§ Work to complete
From the records that follow, return exactly the lines beginning at the one that contains "(Brackets, Dashes and Commas)" and ending at the one that contains "US Senate confirms", pictures left out.

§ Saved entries
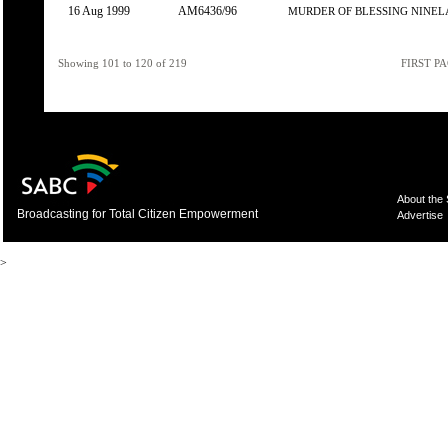
16 Aug 1999
AM6436/96
MURDER OF BLESSING NINEL
Showing 101 to 120 of 219
FIRST P
About the
Broadcasting for Total Citizen Empowerment
Advertise
>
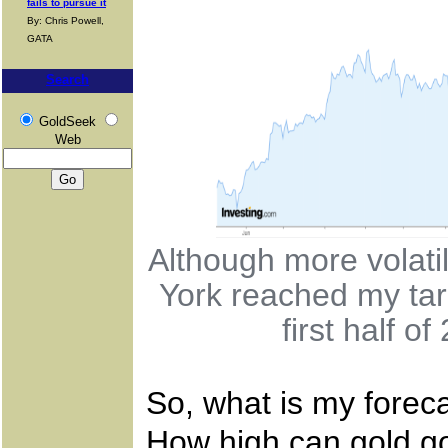
fails to pursue it
By: Chris Powell,
GATA
Search
GoldSeek
Web
Although more volati
York reached my tar
first half o
So, what is my foreca
How high can gold go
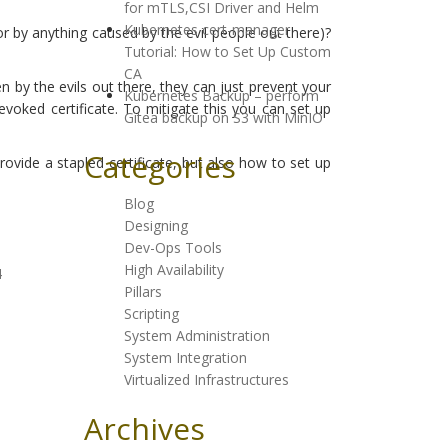
for mTLS,CSI Driver and Helm
Kubernetes cert-manager
r by anything caused by the evil people out there)?
Tutorial: How to Set Up Custom
CA
len by the evils out there, they can just prevent your
Kubernetes Backup – perform
voked certificate. To mitigate this you can set up
Gitea backup on S3 with MinIO
Categories
ovide a stapled certificate, but also how to set up
Blog
Designing
Dev-Ops Tools
High Availability
4
Pillars
Scripting
System Administration
System Integration
Virtualized Infrastructures
Archives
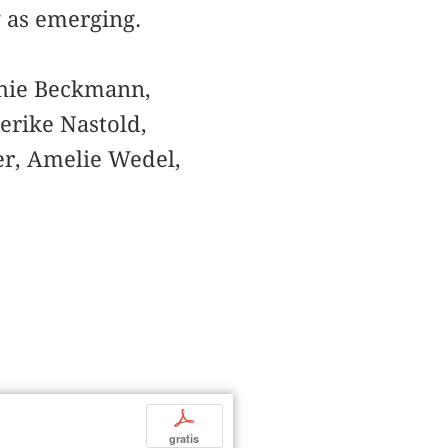
g as emerging.
phie Beckmann,
erike Nastold,
er, Amelie Wedel,
p
gratis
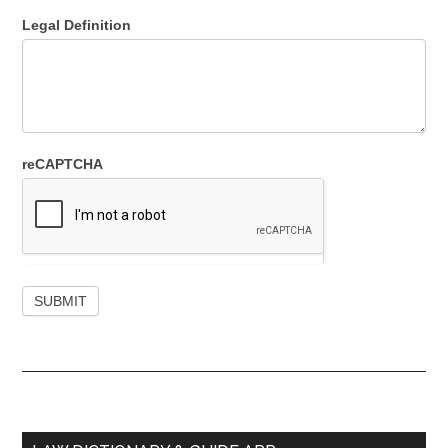
Legal Definition
reCAPTCHA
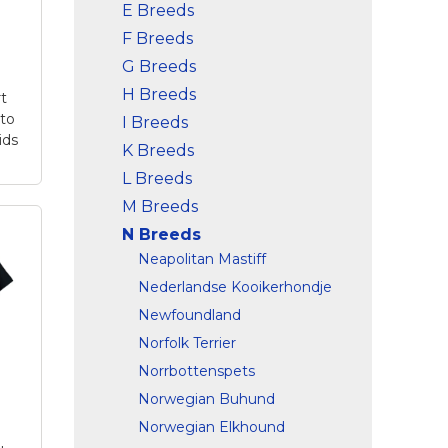
E Breeds
F Breeds
G Breeds
H Breeds
rt
to
I Breeds
ids
K Breeds
L Breeds
M Breeds
p
N Breeds
er
Neapolitan Mastiff
t
–
Nederlandse Kooikerhondje
u
Newfoundland
Norfolk Terrier
y
th
Norrbottenspets
Norwegian Buhund
is
Norwegian Elkhound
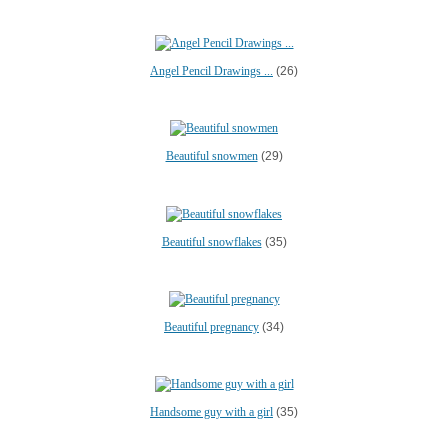
Angel Pencil Drawings ...
(26)
Beautiful snowmen
(29)
Beautiful snowflakes
(35)
Beautiful pregnancy
(34)
Handsome guy with a girl
(35)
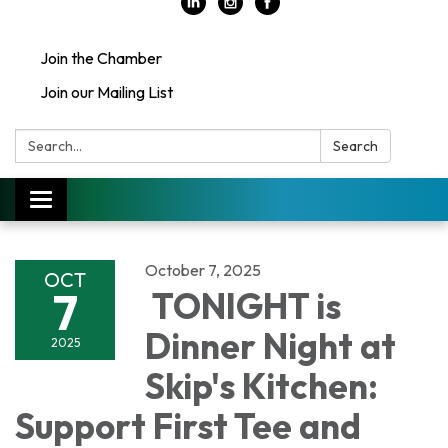
Join the Chamber
Join our Mailing List
Search:
Search
Toggle
navigation
October 7, 2025
OCT
7
TONIGHT is
Dinner Night at
2025
Skip's Kitchen:
Support First Tee and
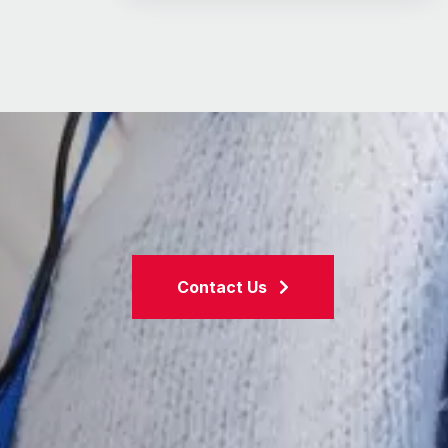
Contact Us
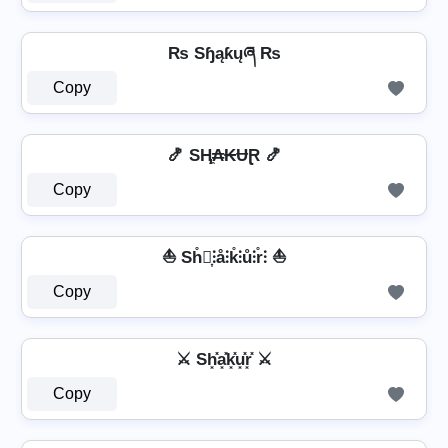
₨ Sɧąƙųཞ ₨
Copy
🍤 SⱧ̼₳₭ɄⱤ 🍤
Copy
⛵ Sh̊⫶͎⫶å⫶k̊⫶ů⫶r̊⫶ ⛵
Copy
⚔ Sh͓̽a͓̽k͓̽u͓̽r͓̽ ⚔
Copy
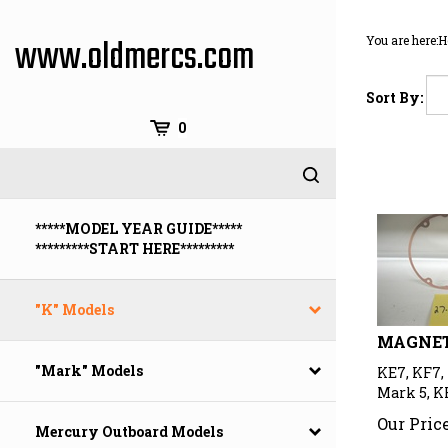
Skip
to
www.oldmercs.com
You are here:
H
content
Sort By:
0
*****MODEL YEAR GUIDE*****
*********START HERE*********
"K" Models
MAGNET
KE7, KF7, 
"Mark" Models
Mark 5, K
Our Price
Mercury Outboard Models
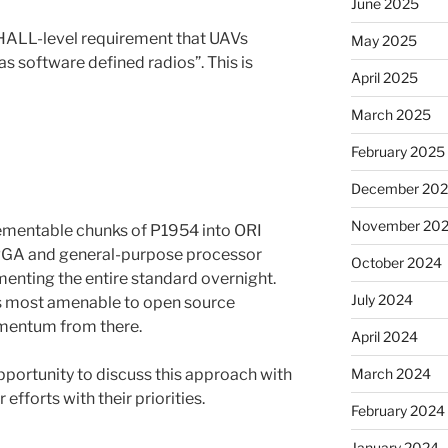
June 2025
SHALL-level requirement that UAVs
May 2025
 software defined radios”. This is
April 2025
March 2025
February 2025
December 20
November 20
ementable chunks of P1954 into ORI
FPGA and general-purpose processor
October 2024
menting the entire standard overnight.
July 2024
ces most amenable to open source
mentum from there.
April 2024
pportunity to discuss this approach with
March 2024
efforts with their priorities.
February 2024
January 2024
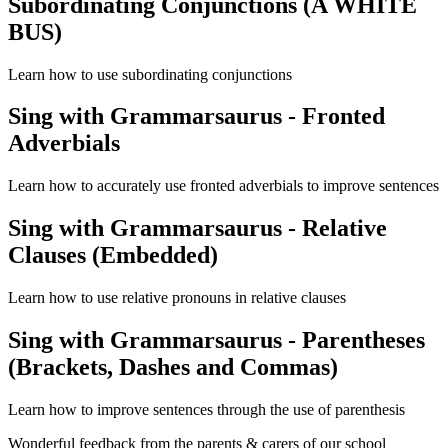
Subordinating Conjunctions (A WHITE
BUS)
Learn how to use subordinating conjunctions
Sing with Grammarsaurus - Fronted
Adverbials
Learn how to accurately use fronted adverbials to improve sentences
Sing with Grammarsaurus - Relative
Clauses (Embedded)
Learn how to use relative pronouns in relative clauses
Sing with Grammarsaurus - Parentheses
(Brackets, Dashes and Commas)
Learn how to improve sentences through the use of parenthesis
Wonderful feedback from the parents & carers of our school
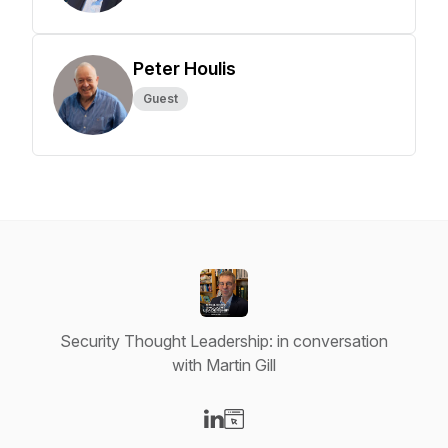
Peter Houlis
Guest
Security Thought Leadership: in conversation
with Martin Gill
Visit our LinkedIn page
Visit our Website page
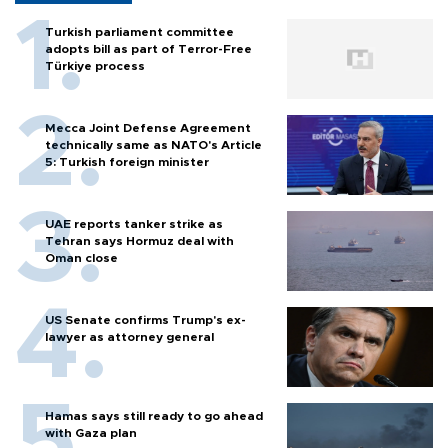
Turkish parliament committee
adopts bill as part of Terror-Free
Türkiye process
Mecca Joint Defense Agreement
technically same as NATO's Article
5: Turkish foreign minister
UAE reports tanker strike as
Tehran says Hormuz deal with
Oman close
US Senate confirms Trump's ex-
lawyer as attorney general
Hamas says still ready to go ahead
with Gaza plan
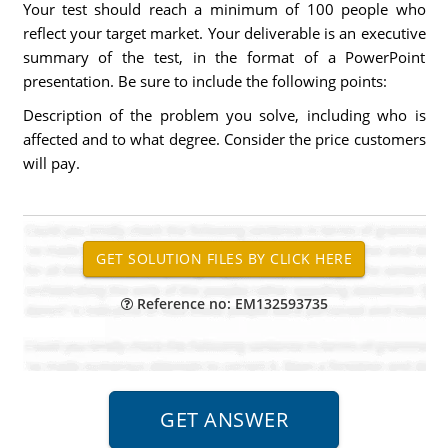
Your test should reach a minimum of 100 people who
reflect your target market. Your deliverable is an executive
summary of the test, in the format of a PowerPoint
presentation. Be sure to include the following points:
Description of the problem you solve, including who is
affected and to what degree. Consider the price customers
will pay.
Reference no: EM132593735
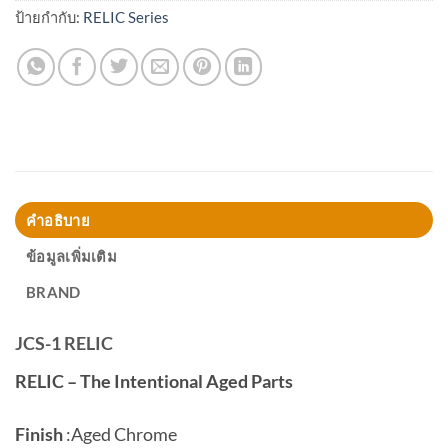
ป้ายกำกับ:
RELIC Series
คำอธิบาย
ข้อมูลเพิ่มเติม
BRAND
JCS-1 RELIC
RELIC – The Intentional Aged Parts
Finish
:
Aged Chrome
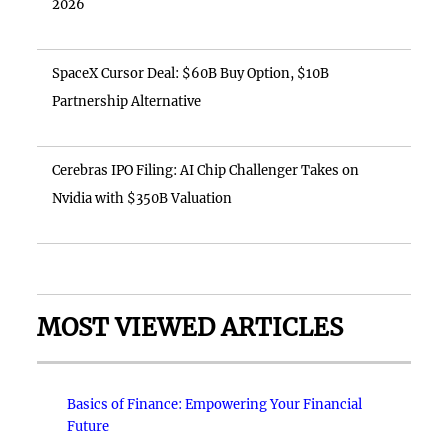
2026
SpaceX Cursor Deal: $60B Buy Option, $10B
Partnership Alternative
Cerebras IPO Filing: AI Chip Challenger Takes on
Nvidia with $350B Valuation
MOST VIEWED ARTICLES
Basics of Finance: Empowering Your Financial
Future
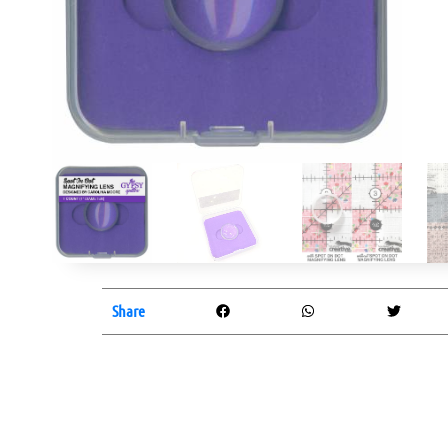
Share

§ Exercise result
(Brackets, Dashes and Commas)
Learn how to improve sentences through the use of parenthesis
Wonderful feedback from the parents & carers of our school
Peter Houlis
Guest
Security Thought Leadership: in conversation
with Martin Gill
Visit our LinkedIn page
Visit our Website page
Turkish parliament committee
adopts bill as part of Terror-Free
Türkiye process
Mecca Joint Defense Agreement
technically same as NATO's Article
5: Turkish foreign minister
UAE reports tanker strike as
Tehran says Hormuz deal with
Oman close
US Senate confirms Trump's ex-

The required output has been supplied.